The data then funelled into a system designed to predict academic success, stage interventions, and push for higher graduation rates.
Other colleges have widely begun to adopt similar practices. At the University of Maryland University College, where most of the 60,000 undergraduates take courses online, administrators mine data from students' activity before courses begin - like if students look through their syllabi online - and are experimenting with automatic alerts for students falling behind in their classes.
"We know the day before the course starts which students are highly unlikely to succeed," Marie Cini, the provost at UMUC, told the Chronicle of Higher Education.
These practices, however, raise ethical questions about whether collecting this kind of data on students invades their privacy.
"We are entering a new era of data and data responsibility," Mitchell Stevens, an associate professor in Stanford University's Graduate School of Education, told the Chronicle. "Are we acting responsibly as educators? What values are we trying to pursue and preserve?"Stevens and a group of experts met to discuss the ethics of student data collection at a private conference this month, according to the Chronicle. The conference intended to "consider how data describing adult students might be managed in ways that enable the improvement of educational experiences, the progress of science, and the integrity of information describing human beings," according to its website.
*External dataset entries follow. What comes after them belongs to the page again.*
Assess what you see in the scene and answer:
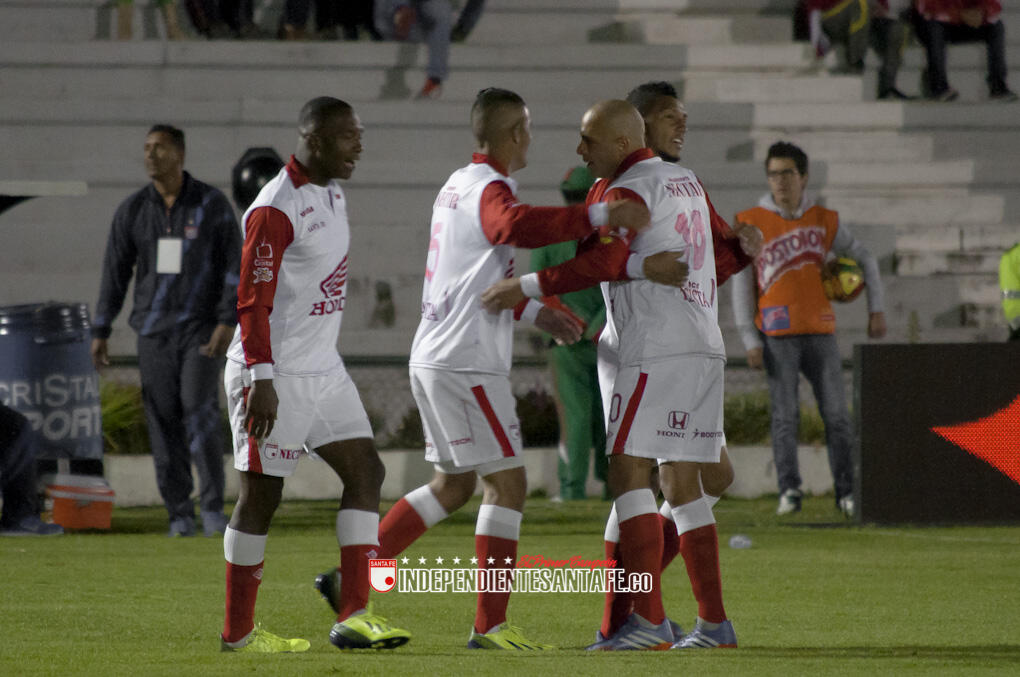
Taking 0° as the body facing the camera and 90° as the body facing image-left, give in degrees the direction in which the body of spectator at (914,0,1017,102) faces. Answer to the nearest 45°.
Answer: approximately 315°

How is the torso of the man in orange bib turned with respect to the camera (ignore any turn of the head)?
toward the camera

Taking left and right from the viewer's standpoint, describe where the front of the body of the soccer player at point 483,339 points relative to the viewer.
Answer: facing away from the viewer and to the right of the viewer

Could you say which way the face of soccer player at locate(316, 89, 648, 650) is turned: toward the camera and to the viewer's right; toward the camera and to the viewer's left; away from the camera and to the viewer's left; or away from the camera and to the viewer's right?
away from the camera and to the viewer's right

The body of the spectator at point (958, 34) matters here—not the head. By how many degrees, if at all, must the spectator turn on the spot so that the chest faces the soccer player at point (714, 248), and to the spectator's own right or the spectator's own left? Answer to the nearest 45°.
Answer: approximately 45° to the spectator's own right

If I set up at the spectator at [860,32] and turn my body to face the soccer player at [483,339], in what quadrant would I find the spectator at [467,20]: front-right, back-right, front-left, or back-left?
front-right

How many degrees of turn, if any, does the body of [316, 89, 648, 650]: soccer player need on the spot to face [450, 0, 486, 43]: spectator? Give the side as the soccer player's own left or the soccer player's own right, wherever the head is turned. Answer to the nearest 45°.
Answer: approximately 45° to the soccer player's own left

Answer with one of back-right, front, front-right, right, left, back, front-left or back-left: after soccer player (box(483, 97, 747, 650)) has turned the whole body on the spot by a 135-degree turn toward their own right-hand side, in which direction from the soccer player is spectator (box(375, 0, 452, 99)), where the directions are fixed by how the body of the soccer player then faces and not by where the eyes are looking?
left

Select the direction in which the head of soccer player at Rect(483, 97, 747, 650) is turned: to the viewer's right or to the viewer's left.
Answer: to the viewer's left

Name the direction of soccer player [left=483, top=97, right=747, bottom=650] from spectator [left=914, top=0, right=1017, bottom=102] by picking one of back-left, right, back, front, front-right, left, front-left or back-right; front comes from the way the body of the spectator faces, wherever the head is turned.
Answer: front-right

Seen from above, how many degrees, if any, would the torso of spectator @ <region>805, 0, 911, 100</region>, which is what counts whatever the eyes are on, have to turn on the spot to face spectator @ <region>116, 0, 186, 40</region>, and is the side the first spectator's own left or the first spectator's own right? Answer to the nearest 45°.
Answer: approximately 135° to the first spectator's own right
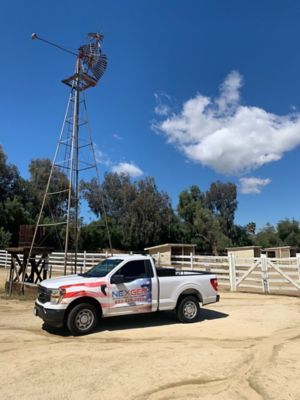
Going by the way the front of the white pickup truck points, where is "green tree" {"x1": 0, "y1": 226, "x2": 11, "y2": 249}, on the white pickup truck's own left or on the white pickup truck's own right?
on the white pickup truck's own right

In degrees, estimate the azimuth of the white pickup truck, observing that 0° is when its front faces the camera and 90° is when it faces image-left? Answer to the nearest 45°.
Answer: approximately 45°
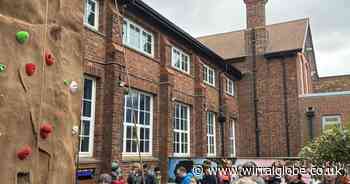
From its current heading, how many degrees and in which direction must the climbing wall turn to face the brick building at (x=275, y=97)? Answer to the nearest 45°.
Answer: approximately 135° to its left

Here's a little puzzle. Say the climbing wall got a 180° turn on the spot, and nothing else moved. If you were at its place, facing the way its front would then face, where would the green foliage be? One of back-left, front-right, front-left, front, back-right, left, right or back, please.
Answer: front-right

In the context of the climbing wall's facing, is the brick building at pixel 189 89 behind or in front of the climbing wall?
behind

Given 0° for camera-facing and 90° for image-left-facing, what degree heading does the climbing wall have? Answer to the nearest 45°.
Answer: approximately 0°
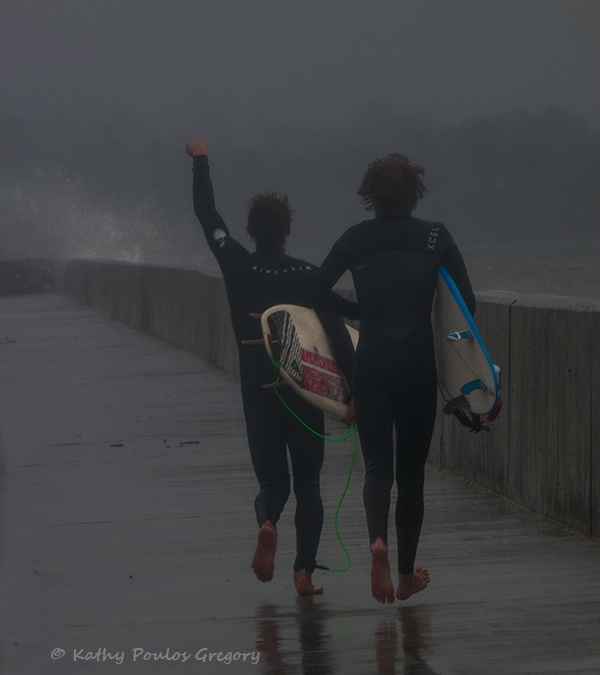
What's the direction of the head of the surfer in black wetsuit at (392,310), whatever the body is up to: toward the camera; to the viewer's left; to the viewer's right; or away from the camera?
away from the camera

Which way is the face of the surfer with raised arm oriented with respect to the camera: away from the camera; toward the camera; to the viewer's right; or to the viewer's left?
away from the camera

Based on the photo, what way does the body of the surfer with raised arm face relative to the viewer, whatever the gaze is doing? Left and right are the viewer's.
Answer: facing away from the viewer

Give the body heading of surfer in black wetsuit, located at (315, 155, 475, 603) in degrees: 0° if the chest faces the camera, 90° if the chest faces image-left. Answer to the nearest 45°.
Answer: approximately 180°

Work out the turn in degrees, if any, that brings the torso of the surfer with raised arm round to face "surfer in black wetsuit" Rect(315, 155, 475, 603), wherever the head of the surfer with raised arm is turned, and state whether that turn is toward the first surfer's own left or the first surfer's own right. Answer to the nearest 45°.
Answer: approximately 135° to the first surfer's own right

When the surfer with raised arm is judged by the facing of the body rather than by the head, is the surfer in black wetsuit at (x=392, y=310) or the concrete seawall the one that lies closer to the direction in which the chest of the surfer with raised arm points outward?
the concrete seawall

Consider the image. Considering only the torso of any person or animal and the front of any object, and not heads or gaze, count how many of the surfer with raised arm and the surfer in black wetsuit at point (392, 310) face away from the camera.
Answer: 2

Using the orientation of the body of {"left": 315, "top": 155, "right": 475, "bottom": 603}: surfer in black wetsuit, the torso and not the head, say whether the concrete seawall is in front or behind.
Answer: in front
The last time the group met in 2014, it discussed how to handle the massive amount of information generated by students taking online courses, many of whom aren't officially students at the college offering the course. This year's meeting focused on how institutions should treat their own students when it comes to data collection.
Official findings won't be released until August, but the group provided the Chronicle with some rough conclusions. Among them:
- Data collection on students should be considered a joint venture, with all parties - students, parents, instructors, administrators - on the same page about how the information is being used.
- Data-analytics programs need to be transparent, especially when they're making a decision about what will happen to a particular student.
- Colleges using data analytics have to make sure their students have "open futures" - that their programs create educational opportunities, not the other way around.
Colleges aren't just using big data to scope out which students are likely to struggle and which are likely to succeed. They're also crunching numbers to track attendance, evaluate their curricula, identify likely donors and investors, and notify students who aren't aware they're able to graduate.
Even admissions offices are finding ways to incorporate data analysis into their programs, using everything from test scores to social media to determine which applicants are most likely to matriculate and which matriculants are likely to stay.